**ASSIGNMENT**
Which lines below include the string "curve"? Please show each one.

**GIVEN ENTRIES**
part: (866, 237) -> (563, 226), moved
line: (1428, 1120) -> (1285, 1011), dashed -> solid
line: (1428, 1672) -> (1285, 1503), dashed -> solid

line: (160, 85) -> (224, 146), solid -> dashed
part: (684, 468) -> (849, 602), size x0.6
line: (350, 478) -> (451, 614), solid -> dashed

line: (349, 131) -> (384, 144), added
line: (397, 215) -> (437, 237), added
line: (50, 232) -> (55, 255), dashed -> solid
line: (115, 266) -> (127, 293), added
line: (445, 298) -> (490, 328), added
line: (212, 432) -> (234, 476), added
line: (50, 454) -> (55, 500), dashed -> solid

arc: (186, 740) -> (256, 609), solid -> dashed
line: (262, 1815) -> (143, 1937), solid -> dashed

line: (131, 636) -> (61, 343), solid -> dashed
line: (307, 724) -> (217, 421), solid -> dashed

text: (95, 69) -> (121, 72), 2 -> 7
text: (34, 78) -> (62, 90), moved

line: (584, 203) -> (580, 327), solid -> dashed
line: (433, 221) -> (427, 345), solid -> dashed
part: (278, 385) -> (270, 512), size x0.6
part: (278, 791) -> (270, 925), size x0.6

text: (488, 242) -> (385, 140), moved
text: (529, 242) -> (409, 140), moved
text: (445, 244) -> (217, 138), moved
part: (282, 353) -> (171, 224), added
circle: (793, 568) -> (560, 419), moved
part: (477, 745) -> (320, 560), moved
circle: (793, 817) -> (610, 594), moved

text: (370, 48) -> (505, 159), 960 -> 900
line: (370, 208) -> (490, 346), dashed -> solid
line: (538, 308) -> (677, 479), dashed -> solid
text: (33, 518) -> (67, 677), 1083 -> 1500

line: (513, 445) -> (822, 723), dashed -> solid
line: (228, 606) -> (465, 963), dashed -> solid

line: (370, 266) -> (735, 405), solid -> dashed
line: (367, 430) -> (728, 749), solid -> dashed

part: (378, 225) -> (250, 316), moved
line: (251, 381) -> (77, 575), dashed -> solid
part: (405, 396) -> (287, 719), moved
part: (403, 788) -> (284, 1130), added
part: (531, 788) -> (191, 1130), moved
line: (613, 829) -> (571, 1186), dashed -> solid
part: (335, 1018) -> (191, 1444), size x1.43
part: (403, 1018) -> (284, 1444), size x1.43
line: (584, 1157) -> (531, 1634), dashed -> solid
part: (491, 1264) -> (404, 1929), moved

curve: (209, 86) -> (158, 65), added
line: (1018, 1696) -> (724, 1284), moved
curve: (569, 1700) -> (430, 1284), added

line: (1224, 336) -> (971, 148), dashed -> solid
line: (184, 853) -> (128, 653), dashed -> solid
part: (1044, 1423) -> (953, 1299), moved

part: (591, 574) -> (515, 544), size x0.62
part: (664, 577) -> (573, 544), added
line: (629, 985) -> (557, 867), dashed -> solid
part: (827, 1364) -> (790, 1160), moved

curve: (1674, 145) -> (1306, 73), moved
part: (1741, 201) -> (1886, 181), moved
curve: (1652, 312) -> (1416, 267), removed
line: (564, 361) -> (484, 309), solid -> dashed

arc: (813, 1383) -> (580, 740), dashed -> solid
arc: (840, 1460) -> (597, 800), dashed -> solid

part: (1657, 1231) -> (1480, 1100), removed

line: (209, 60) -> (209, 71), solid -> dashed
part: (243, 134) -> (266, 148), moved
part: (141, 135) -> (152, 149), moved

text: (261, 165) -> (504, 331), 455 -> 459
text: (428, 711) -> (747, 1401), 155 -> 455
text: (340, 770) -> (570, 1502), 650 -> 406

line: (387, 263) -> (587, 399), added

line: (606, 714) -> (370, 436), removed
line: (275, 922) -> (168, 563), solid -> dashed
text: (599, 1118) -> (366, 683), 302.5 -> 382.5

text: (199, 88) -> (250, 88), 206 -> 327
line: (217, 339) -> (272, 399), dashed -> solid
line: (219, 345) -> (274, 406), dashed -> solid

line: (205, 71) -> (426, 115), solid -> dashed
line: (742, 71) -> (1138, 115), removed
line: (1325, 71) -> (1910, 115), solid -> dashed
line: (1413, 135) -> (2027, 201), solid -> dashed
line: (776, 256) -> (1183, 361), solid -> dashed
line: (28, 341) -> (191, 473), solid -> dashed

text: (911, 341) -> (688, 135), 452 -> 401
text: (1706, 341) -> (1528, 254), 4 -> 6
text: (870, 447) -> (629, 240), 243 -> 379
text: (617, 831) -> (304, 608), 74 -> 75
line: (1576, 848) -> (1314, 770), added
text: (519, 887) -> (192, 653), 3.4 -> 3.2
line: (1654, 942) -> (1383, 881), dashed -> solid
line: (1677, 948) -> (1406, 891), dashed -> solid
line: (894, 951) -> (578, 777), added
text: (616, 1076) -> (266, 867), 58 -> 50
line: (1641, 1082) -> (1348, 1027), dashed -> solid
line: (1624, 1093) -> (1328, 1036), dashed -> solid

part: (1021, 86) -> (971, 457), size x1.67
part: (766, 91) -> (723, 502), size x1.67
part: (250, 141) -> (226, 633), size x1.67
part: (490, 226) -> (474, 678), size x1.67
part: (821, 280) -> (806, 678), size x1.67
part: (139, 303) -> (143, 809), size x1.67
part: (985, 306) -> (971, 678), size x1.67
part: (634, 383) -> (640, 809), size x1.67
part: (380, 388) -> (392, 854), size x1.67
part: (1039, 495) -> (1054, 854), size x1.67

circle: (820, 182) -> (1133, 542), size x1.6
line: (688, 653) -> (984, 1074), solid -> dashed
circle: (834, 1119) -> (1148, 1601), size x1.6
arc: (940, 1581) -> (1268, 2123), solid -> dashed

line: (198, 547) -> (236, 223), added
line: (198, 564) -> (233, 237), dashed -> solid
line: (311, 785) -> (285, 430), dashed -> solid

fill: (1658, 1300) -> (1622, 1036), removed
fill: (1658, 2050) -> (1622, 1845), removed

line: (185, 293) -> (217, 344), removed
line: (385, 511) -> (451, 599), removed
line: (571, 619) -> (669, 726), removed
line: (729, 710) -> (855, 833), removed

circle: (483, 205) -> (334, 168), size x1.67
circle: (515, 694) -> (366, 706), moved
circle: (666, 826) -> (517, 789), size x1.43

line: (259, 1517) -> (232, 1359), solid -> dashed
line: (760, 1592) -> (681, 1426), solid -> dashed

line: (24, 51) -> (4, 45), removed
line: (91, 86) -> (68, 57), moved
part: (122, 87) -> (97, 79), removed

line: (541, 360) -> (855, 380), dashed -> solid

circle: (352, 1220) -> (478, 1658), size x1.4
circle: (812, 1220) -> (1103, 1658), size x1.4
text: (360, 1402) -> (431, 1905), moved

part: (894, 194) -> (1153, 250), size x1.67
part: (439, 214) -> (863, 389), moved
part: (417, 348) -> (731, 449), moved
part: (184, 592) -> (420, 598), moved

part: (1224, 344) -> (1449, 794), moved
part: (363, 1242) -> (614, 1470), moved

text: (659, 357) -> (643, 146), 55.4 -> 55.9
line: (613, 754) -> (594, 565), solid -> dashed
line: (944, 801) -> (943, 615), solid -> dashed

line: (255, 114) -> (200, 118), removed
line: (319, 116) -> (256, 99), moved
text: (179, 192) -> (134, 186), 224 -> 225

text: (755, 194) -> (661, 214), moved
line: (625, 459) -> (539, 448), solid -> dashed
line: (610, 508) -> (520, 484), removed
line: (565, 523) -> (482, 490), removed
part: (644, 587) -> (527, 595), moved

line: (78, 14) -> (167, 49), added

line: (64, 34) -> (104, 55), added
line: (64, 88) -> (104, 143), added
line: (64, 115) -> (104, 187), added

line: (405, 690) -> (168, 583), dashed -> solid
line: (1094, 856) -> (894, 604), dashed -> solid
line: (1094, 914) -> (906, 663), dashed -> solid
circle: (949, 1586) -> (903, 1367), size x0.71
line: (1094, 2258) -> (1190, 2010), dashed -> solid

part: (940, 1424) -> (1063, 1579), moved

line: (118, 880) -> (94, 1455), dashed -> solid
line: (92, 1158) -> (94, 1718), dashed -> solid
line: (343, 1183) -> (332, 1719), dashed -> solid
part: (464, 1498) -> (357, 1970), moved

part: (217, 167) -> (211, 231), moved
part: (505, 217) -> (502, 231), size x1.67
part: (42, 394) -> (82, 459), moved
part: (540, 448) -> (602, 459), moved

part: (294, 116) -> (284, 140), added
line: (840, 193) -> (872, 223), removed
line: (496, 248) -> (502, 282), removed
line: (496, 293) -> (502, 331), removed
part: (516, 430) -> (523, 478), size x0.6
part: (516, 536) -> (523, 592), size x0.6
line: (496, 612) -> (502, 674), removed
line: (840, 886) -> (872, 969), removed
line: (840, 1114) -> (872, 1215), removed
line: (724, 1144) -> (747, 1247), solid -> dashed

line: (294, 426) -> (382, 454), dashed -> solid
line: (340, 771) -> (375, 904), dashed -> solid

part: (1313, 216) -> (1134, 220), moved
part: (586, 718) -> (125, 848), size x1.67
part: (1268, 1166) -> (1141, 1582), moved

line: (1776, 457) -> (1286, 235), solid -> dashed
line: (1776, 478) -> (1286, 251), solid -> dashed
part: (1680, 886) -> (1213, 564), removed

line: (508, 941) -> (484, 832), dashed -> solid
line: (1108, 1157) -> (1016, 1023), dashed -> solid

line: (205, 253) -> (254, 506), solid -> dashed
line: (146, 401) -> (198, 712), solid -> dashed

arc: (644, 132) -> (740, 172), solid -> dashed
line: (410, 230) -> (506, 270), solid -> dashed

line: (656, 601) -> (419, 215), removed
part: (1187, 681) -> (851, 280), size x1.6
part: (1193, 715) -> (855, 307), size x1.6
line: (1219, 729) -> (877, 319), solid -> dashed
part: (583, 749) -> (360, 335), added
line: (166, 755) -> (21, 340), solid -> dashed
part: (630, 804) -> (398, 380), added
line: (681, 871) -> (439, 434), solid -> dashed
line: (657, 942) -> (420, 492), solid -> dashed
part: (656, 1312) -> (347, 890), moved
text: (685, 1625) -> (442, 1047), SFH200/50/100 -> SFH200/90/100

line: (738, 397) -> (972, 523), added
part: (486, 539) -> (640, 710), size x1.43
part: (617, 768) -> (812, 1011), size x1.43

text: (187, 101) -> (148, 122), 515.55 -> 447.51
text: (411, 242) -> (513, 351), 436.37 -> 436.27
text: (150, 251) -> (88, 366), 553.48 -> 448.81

**SOLUTION**
curve: (209, 86) -> (158, 65), added
curve: (569, 1700) -> (430, 1284), added
curve: (1674, 145) -> (1306, 73), moved
curve: (1652, 312) -> (1416, 267), removed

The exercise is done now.